During a recession, consumers and businesses sometimes delay tire replacement and new car purchases. However, new cars sales coming in strong, and with signs that the U.S. economy is improving, consumers are more likely to start replacing old tires with more frequency. Consumers and businesses are also likely to drive more and therefore wear out tires sooner. For example, a business that sees more demand might need to make more service calls and a consumer who might have been unemployed might start commuting if a new job is landed. These are just some reasons why Goodyear could really benefit from a rebounding economy.
Analysts expect Goodyear to earn about $2.05 per share in 2013, and for earnings to surge about 20% in 2014 to around $2.52 per share. With the stock trading at just about $13, this puts the price to earnings ratio at 6.5 times. Of course, it is even lower when you look at what the company might earn in 2014. If Goodyear starts to see consistent revenue growth as the economy improves, investors might give this world-famous company a higher multiple. The combination of higher earnings and multiple expansion could set this stock for big gains. For example, if the company earns $2.48 per share in 2014, and the price to earnings multiple expands to only about 10, that would imply a share price of about $25 in the next couple of years. That is almost twice the current share price.

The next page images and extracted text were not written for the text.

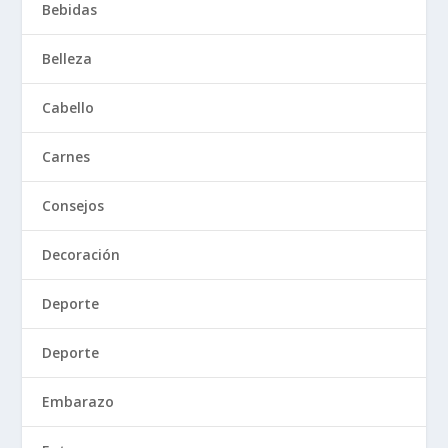
Bebidas
Belleza
Cabello
Carnes
Consejos
Decoración
Deporte
Deporte
Embarazo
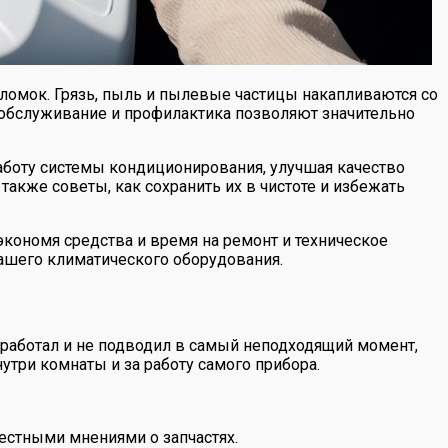
ломок. Грязь, пыль и пылевые частицы накапливаются со
 обслуживание и профилактика позволяют значительно
работу системы кондиционирования, улучшая качество
акже советы, как сохранить их в чистоте и избежать
кономя средства и время на ремонт и техническое
ашего климатического оборудования.
 работал и не подводил в самый неподходящий момент,
утри комнаты и за работу самого прибора.
естными мнениями о запчастях.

While some analyst price targets (which are typically set for where they believe a stock will trade in the next 12 months) may not be implying a double yet, some are already seeing the upside potential in Goodyear. Goldman Sachs (NYSE:GS) has a "buy" rating and it set a $17 price target. On February 13, Deutsche Bank (NYSE:DB) analysts reiterated a buy rating on the stock and set a $18 price target. This would give investors upside of roughly 50%. While another recession or a major rise in raw material expenses are risk factors that could put pressure on this stock, the upside potential seems to outweigh those concerns. Furthermore, those price targets could have room to go higher if Goodyear delivers on earnings estimates in 2013 and 2014.

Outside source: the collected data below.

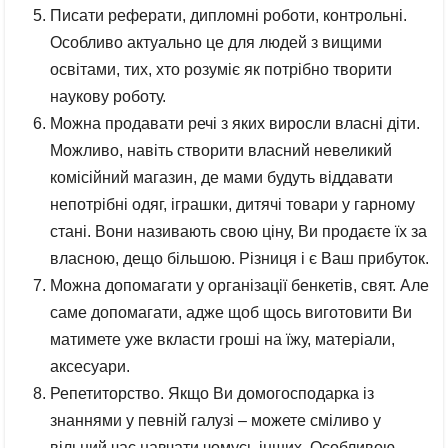
Писати реферати, дипломні роботи, контрольні.
Особливо актуально це для людей з вищими
освітами, тих, хто розуміє як потрібно творити
наукову роботу.
Можна продавати речі з яких виросли власні діти.
Можливо, навіть створити власний невеликий
комісійний магазин, де мами будуть віддавати
непотрібні одяг, іграшки, дитячі товари у гарному
стані. Вони називають свою ціну, Ви продаєте їх за
власною, дещо більшою. Різниця і є Ваш прибуток.
Можна допомагати у організації бенкетів, свят. Але
саме допомагати, адже щоб щось виготовити Ви
матимете уже вкласти гроші на їжу, матеріали,
аксесуари.
Репетиторство. Якщо Ви домогосподарка із
знаннями у певній галузі – можете сміливо у
вільний час навчати чомусь інших. Особливою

Key Data Points For Goodyear From Yahoo Finance:
Current Share Price: $13.27
52-Week Range: $9.24 to $14.65
2013 Earnings Estimate: $2.05 per share
2014 Earnings Estimate: $2.52 per share
P/E Ratio: about 6.5 times earnings
Data is sourced from Yahoo Finance. No guarantees or representations are made. Please consult a financial advisor before making investments.
Disclosure: I am long STS, GT. I wrote this article myself, and it expresses my own opinions. I am not receiving compensation for it (other than from Seeking Alpha). I have no business relationship with any company whose stock is mentioned in this article.